Figure 12. location of general services

from the main block of the hospital building (Figure 13). Following are reasons for taking this architectural design measure: a. The boiler area is usually located in the General Services sector, which in most cases becomes a dangerous time bomb that can produce untold disaster if an explosion occurs.

Figure 13. distribution of general services

If the boilers are located outside of the main building, the damages to the general infrastructure would be mild in the event of an explosion and would affect the hospital's operation to a lesser degree. This is also the case of the hospital's gas plant. Although it is true that building a separate structure for these services would increase the initial costs of construction, the increase would be of little consequence compared with the cost of the damages ensuing from an explosion.

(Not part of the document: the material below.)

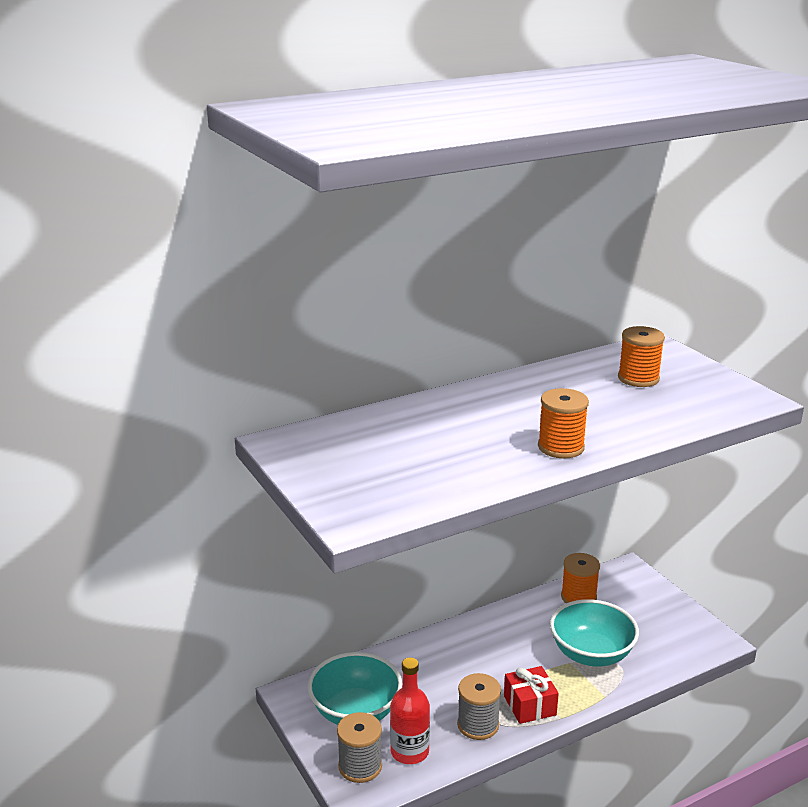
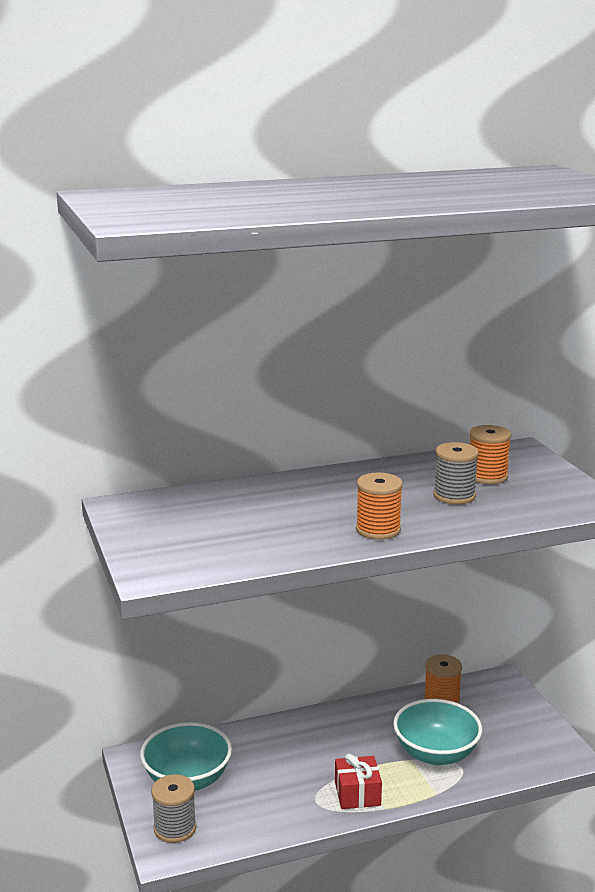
camera: 10 degrees right, 5 degrees down
red bottle [390,658,430,764] -> none
grey spool [457,673,501,740] -> grey spool moved to [433,442,479,504]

b. Another service that is commonly located in the General Services sector is the emergency plant. This service could also be located separately, not so much because of the inherent risks it involves as for the advantage offered by its possible use during critical moments.

If located outside the main building, this plant, in the event of fire or earthquake, could be used to carry out many activities, either outdoors or in sectors of the building that have not been affected. Since the substation and the control panels are located together with the emergency generator, this entire energy complex would be located in the proposed independent structure, whose seismic-resistance specifications would be much stricter in order to ensure its operation even in the event of an intense earthquake.

c. For the same reasons it is considered desirable to locate telephone, radiocommunications, and similar services in this sector, since as in the case of the energy system, they may be used in the event of a disaster situation.

As mentioned previously, it also is desirable, whenever possible, to locate hospital water storage tanks in this area. Since they are most commonly located on the upper floors of the building, they represent additional loading on the structure and thus increased risk. If these services are located in the independent structure proposed for the general services sector, they would not only reduce the lateral loads on the main building in the event of earthquake, but also make it possible to ensure permanent and continuous water supply during the postdisaster period. With a guaranteed electric power supply, water-pumping equipment would remain in operation, thereby making it possible to supply the building and the fire-fighting system, constituting one more element for the mitigation and prevention of disasters.

d. It would also be desirable to locate the kitchen services within the proposed independent structure, where they would be provided with water, electric power, and gas services. Food supply could be available not only for the usable sectors of the hospital building but also for the adapted areas in the open areas. Something similar would occur with the laundry service, which would complete the package of facilities available to serve either partially or totally the areas of the hospital affected by the event or a possible field hospital.

It should be noted that the foregoing is possible if an entire multidisciplinary team is available in which engineers, architects, and planners as well as medical and paramedical personnel, participate in making general proposals for actions, responsibilities, movements, and physical solutions to implement the above recommendation.

This new area or sector of the hospital may be likened to a kind of bunker that houses vital equipment - similar to an intensive care unit - that would be designed to supply and control communications and water, gas, and electrical power to serve either partial or full operation of the hospital or even, in an extreme case, a field hospital (Figure 14).